First gate bias voltage supply terminal, 221, 251, 321, 331, 34
1 ... Choke coil, 230, 320 ... High frequency signal input terminal, 24
0 ... Second gate bias voltage supply terminal, 241 ... Second gate bypass capacitor, 250 ... Drain voltage supply terminal, 26
0, 340 ... High frequency signal output terminal, 310 ... Field effect transistor (FET), 313 ... Gate.

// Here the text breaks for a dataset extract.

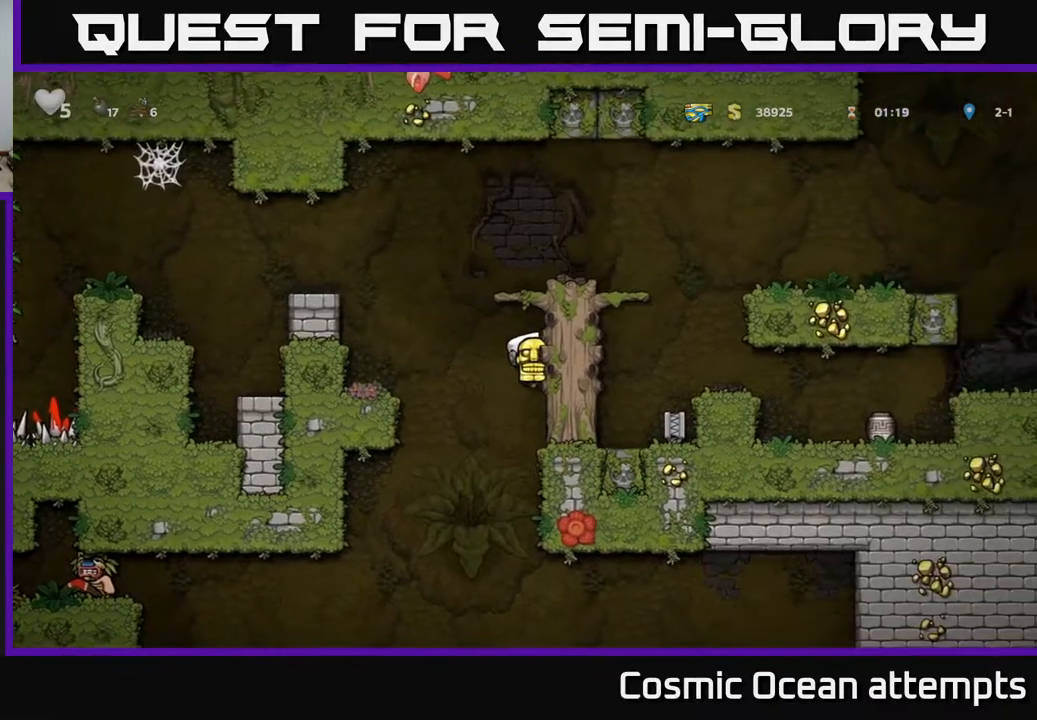
{"buttons": ["DPAD_RIGHT"], "right_stick": "center", "events": [[50, "DPAD_RIGHT", "up"], [317, "DPAD_RIGHT", "down"]]}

 ─────────────────────────────────────────────────── ─── Continued Front Page (72) Norio Komiyama 5-33-1 Shiba, Minato-ku, Tokyo Inside NEC Corporation (72) Toshinori Tanaka 1-2356 Takeshi, Yokosuka, Kanagawa Nippon Telegraph and Telephone Public Corporation Yokosuka Telecommunications Research Institute

Claims (1)

[Scope of utility model registration request] 1. A switch including a switch for opening and closing a high frequency signal and a switch drive circuit for controlling the switch, wherein the switch comprises a field effect transistor for controlling opening and closing of the high frequency signal by a control voltage applied to a gate. In the high-frequency switch, the switch drive circuit includes a transistor that supplies an input switch control signal to the base. In the switch drive circuit, one end is grounded, the other end is connected to a power source, and the voltage dividing point is the electric field. A resistor voltage divider circuit connected to the gate of the effect transistor is included, and the collector-emitter circuit divides the resistor voltage divider circuit so that the collector-emitter saturation voltage when the transistor is in a saturated state is applied to the voltage dividing point. A high-frequency switch characterized by being connected to a pressure point.